И вот тут теперь в самом деле время спустить завесу. Что мы и сделаем, со всем уважением, и даже задуем свечку.
Поместье, в котором коротают дни, месяцы и годы женщины рода Монлегюр, расположено в чрезвычайно живописном местечке. Берёзовая рощица, юркая речушка, пёстрая деревенька с черепичными крышами, ярко выделяющимися среди изумрудных лугов в солнечный день, если смотреть на них сверху, с холма, – словом, идиллический пейзаж, с первого взгляда вгоняющий любого городского жителя в смертную тоску. Пауль Монлегюр, после позорного своего бегства из отчего дома взявший псевдоним равно броский и нелепый, был в душе своей настоящим городским жителем.
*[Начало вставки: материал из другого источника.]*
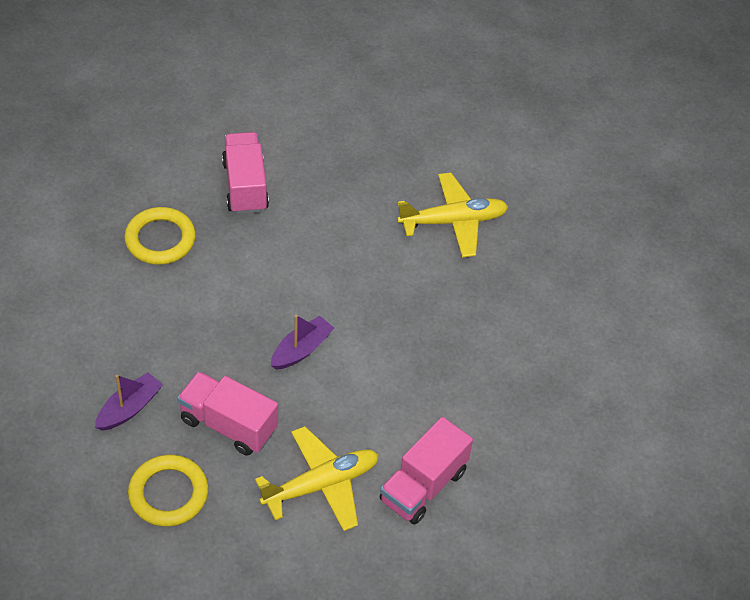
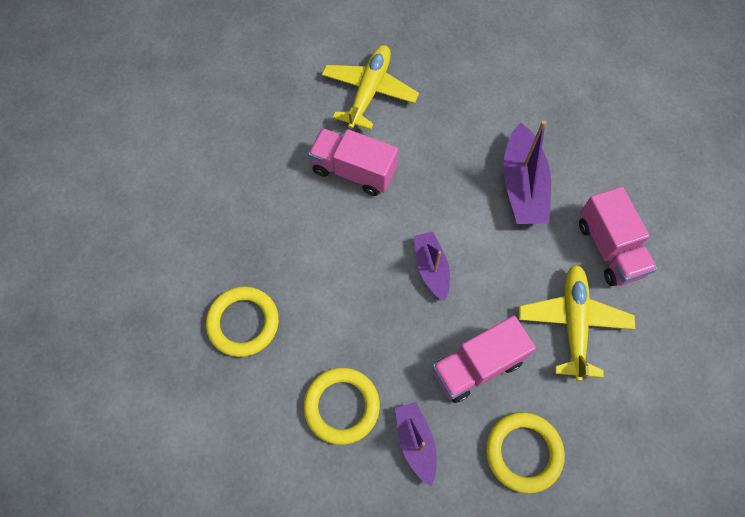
camera: 55 degrees left, 15 degrees up
(129, 341) = (341, 406): none -> yellow ring
(245, 186) = (230, 223): pink truck -> pink truck (353, 171)
(441, 386) = (522, 186): none -> purple boat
Именно поэтому его так неудержимо тянуло на ярмарочные площади любого мало-мальски приметного городка. И именно поэтому он совершенно без восторга отнёсся к свиданию, назначенному ему Эстер на мельнице утром следующего дня. На миг Джонатану, добросовестно передавшему это послание, почудилось, что Паулюс вот-вот попросит его пойти с ним – ну, так, за компанию. Он еле сдержал улыбку при этой мысли – похоже, парень предвкушал трёпку, характер и размах которой Джонатан легко мог представить, ибо хорошо знал вспыльчивый нрав своей возлюбленной. Но в конце концов Паулюс победил в себе глас малодушия и, вздыхая и сердито оглядываясь то на Женевьев, то на доктора Мо, покинул их стоянку в роще и пустился в путь – на вершину холма, где медленно и величаво ворочала лопастями ветряная мельница, ещё одна неотъемлемая деталь местного умилительного пейзажа.
Вернулся он через час, идя чуть ли не вприпрыжку, что было у него признаком величайшего раздражения. Шаг его был широк и отрывист, однако его спутница не отставала, ступая быстро и легко по траве, блестящей от утренней росы.